Buying and selling lenses commercially can be a mug's game. So I've taken to tipping my wide circle of Leica owning friends the wink when I am in the market for a deal. It's surprising how often I desire something that a friend is just thinking of selling. Or vice versa, as the case may be. It's a small world, the Leica world.
An example in point: Earlier this year I was chatting to a friend at the opening of Leica's Burlington Arcade store. He was extolling the wonders of his new Sony RX1 which he had bought from a Sony dealer of our mutual acquaintance. It didn't take me long to discover that his new toy was my old RX1 which I had sold on commission in anticipation of the arrival of the A7r. Had we known in advance we could each have saved a bob or two.
So it was that only this week I happened to be chatting with my friend John Cartwright (@JohnLeitz who bought Hercule Poirot's MP) and mentioned my much-mourned and hastily sold Elmarit.
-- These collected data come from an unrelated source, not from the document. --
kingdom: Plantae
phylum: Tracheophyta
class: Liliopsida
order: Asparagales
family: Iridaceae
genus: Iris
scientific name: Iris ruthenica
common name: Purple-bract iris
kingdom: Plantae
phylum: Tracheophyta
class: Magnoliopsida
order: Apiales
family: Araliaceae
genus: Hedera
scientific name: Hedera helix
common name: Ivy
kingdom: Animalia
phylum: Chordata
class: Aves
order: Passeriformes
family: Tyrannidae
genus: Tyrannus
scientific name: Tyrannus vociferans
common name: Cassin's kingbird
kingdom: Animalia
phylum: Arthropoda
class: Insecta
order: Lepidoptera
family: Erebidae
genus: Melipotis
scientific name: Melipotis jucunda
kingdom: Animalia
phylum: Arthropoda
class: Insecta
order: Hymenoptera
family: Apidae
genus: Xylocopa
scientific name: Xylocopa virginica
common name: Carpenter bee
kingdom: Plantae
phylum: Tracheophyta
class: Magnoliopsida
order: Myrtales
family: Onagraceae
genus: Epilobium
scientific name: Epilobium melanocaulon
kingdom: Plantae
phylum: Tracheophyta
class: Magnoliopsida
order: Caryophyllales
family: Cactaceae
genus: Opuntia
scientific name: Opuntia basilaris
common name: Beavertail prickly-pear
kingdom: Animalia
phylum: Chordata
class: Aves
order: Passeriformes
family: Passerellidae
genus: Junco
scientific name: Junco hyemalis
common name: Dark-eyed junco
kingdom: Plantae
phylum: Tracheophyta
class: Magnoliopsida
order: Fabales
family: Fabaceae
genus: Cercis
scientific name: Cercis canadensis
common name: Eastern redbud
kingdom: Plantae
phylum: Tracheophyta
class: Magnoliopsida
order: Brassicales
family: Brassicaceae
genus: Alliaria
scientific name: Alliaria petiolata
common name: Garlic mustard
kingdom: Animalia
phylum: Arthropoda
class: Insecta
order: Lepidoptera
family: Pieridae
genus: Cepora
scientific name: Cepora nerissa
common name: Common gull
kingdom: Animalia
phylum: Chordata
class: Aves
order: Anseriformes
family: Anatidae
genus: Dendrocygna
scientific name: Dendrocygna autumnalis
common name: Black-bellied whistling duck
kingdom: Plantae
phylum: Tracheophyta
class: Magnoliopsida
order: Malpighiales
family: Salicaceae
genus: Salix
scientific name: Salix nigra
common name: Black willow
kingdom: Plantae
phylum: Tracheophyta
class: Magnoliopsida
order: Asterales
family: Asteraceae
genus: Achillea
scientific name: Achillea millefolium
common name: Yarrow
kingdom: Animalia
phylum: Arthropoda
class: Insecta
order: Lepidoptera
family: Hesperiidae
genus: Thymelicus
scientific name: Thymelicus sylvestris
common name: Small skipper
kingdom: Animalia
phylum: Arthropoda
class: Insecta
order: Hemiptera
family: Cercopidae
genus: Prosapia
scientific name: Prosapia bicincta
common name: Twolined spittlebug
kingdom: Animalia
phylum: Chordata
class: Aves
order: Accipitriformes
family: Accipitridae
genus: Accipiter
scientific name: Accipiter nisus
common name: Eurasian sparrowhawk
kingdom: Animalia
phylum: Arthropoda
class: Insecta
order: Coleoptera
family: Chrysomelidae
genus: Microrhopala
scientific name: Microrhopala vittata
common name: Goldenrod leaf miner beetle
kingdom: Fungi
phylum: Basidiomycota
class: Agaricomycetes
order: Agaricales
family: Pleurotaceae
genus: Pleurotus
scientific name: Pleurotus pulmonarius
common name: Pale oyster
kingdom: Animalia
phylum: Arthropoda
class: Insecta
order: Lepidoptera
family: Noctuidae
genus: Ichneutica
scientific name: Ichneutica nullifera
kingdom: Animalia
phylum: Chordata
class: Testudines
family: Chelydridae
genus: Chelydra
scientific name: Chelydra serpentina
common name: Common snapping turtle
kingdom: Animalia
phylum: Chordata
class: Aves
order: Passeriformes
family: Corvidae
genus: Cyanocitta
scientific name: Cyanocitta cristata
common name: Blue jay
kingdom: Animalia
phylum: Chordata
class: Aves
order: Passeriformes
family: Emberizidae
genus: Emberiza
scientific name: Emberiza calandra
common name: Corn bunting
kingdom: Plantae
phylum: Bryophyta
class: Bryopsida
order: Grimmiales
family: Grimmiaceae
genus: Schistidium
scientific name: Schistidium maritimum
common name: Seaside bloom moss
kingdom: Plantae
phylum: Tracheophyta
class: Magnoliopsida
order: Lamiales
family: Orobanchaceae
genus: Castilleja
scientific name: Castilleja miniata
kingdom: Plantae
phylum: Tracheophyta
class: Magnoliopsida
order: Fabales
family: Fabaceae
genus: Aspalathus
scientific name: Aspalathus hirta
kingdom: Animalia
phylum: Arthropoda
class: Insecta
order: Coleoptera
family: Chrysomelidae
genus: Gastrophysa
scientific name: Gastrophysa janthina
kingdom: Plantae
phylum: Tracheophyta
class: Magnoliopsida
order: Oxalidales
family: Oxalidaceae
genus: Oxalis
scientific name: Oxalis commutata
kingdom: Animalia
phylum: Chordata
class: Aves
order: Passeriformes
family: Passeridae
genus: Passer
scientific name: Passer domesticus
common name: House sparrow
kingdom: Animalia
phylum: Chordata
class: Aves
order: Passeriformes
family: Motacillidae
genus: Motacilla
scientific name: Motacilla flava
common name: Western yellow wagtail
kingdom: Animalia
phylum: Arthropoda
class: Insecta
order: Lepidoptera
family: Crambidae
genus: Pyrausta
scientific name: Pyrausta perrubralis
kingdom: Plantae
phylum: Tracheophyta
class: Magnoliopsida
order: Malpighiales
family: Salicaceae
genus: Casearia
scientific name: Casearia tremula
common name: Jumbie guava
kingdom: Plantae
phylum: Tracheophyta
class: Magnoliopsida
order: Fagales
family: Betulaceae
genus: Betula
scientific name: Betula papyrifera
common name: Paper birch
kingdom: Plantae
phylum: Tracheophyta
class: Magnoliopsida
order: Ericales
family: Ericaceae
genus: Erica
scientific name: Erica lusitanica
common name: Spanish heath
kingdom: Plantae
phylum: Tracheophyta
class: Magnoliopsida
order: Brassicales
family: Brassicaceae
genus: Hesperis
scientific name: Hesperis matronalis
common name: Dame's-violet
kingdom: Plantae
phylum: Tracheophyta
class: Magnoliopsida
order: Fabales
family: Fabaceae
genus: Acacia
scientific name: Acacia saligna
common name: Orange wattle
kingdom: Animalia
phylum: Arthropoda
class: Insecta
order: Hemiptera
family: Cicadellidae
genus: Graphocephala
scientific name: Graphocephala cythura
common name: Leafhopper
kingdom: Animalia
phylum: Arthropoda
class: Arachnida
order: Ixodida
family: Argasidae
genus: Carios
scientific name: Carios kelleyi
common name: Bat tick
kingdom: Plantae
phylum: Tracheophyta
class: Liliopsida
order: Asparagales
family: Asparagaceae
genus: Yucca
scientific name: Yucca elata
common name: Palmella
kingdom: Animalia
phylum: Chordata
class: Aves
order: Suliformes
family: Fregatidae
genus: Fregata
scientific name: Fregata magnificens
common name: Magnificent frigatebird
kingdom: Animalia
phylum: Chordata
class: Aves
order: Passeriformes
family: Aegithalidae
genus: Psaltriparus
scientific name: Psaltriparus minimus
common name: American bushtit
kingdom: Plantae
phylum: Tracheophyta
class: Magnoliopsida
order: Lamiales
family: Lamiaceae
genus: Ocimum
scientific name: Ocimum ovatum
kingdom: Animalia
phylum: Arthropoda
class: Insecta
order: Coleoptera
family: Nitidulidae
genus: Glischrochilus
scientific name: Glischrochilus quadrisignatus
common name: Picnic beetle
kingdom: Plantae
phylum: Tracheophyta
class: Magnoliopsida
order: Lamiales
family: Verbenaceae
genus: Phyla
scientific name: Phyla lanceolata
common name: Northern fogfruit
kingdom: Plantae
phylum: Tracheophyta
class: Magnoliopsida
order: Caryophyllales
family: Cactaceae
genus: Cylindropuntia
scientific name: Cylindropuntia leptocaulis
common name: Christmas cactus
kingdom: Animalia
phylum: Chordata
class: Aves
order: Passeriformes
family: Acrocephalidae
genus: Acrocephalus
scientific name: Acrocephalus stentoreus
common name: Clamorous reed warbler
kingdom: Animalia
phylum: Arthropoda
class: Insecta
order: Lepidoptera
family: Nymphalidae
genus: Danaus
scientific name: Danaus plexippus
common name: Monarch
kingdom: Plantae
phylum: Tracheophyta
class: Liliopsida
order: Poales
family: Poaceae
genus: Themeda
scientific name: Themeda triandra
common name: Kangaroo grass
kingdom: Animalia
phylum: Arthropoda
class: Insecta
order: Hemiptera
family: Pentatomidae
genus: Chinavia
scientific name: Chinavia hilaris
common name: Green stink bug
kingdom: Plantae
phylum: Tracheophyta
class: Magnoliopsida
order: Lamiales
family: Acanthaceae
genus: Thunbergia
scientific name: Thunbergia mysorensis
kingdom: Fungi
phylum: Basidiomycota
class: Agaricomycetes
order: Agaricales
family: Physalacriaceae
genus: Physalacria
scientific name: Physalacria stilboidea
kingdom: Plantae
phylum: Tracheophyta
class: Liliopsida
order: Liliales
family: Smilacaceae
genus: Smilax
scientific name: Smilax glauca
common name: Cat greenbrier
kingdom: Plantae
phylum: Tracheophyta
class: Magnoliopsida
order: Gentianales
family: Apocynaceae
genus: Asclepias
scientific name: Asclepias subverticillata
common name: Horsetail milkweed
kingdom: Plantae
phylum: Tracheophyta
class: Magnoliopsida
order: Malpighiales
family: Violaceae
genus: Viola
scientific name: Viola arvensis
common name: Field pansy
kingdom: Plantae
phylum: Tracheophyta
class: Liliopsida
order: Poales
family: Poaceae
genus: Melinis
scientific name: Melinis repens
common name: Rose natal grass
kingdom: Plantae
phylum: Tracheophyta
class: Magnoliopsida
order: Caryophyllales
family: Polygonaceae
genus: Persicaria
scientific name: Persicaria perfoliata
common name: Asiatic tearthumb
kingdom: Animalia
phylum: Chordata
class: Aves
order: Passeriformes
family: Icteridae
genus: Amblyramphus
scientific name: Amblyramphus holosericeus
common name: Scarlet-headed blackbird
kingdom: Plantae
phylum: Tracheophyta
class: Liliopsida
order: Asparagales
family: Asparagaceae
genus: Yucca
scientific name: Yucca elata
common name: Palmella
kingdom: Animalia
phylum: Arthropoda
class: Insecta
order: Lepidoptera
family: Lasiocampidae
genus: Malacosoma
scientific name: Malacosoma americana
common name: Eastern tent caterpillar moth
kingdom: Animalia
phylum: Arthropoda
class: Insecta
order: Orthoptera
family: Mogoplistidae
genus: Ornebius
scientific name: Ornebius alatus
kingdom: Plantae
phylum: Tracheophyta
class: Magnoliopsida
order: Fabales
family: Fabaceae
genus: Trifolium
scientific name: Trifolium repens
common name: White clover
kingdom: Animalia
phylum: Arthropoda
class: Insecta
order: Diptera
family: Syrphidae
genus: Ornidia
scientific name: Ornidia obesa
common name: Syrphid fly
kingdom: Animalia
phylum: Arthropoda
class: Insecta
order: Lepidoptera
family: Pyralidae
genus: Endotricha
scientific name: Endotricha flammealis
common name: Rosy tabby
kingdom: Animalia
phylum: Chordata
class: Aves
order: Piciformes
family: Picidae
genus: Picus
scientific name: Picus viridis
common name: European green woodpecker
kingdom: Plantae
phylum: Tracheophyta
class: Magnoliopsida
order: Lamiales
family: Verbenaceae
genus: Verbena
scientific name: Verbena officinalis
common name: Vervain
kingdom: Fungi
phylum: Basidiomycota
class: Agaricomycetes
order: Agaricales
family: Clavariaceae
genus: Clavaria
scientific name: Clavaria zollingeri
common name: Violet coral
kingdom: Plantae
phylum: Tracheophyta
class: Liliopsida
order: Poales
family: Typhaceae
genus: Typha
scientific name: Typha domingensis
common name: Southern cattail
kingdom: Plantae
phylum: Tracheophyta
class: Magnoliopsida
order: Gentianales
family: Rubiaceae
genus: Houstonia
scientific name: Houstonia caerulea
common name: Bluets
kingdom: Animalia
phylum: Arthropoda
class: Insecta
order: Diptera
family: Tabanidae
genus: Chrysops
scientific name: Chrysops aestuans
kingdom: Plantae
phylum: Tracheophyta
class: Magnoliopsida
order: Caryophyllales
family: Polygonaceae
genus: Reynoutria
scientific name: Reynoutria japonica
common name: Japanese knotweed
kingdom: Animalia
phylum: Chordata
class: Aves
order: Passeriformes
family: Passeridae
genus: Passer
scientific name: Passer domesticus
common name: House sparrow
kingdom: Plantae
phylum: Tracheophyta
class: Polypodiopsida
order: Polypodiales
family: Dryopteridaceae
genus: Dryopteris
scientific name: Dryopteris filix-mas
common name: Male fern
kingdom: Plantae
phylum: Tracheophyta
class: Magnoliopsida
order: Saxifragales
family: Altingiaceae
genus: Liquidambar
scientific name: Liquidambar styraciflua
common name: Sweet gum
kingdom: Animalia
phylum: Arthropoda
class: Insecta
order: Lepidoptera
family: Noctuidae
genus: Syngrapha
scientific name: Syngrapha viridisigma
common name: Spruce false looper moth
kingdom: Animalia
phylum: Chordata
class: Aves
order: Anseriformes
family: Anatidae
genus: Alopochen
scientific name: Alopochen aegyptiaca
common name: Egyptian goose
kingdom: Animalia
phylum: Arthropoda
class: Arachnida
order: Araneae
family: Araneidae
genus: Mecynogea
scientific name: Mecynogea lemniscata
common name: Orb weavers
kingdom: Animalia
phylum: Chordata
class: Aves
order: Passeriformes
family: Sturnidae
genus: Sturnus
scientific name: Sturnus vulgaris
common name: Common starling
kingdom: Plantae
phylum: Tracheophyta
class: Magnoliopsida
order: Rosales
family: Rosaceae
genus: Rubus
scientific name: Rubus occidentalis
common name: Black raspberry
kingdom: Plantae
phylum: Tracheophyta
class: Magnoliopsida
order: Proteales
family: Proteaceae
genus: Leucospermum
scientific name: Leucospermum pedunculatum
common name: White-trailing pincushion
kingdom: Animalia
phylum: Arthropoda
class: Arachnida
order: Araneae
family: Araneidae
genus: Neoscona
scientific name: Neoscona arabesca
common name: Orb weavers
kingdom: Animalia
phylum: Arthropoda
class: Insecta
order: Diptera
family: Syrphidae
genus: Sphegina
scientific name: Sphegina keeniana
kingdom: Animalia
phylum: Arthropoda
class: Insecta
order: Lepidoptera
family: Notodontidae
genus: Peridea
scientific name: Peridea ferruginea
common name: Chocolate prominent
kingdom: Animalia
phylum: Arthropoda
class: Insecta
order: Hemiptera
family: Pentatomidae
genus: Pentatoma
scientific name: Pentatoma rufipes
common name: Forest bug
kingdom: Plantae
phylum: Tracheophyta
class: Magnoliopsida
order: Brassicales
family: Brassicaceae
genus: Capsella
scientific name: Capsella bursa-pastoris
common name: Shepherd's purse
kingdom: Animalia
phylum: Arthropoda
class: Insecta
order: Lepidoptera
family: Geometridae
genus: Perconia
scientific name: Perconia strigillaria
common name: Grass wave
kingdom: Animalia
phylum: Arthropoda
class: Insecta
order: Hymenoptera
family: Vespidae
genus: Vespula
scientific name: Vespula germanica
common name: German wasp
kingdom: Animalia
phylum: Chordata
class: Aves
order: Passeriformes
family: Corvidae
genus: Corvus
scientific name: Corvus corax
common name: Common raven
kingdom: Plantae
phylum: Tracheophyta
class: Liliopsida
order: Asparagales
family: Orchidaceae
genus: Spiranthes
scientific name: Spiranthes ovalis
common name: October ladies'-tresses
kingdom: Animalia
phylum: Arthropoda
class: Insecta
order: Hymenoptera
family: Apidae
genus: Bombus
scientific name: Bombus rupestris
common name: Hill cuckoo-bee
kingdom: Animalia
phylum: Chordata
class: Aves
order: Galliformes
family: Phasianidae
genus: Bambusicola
Quite by chance he was thinking of selling his mint version following a sudden lust for the faster (and bigger, it has to be said) 28mm Summicron. His lust is my gain because tomorrow we head from our different directions to central London to seal the deal. We might even find time for a couple of street shots if this fine weather holds. I will then have the Elmarit back on the shelf: Satisfaction all round and a price to keep us both happy.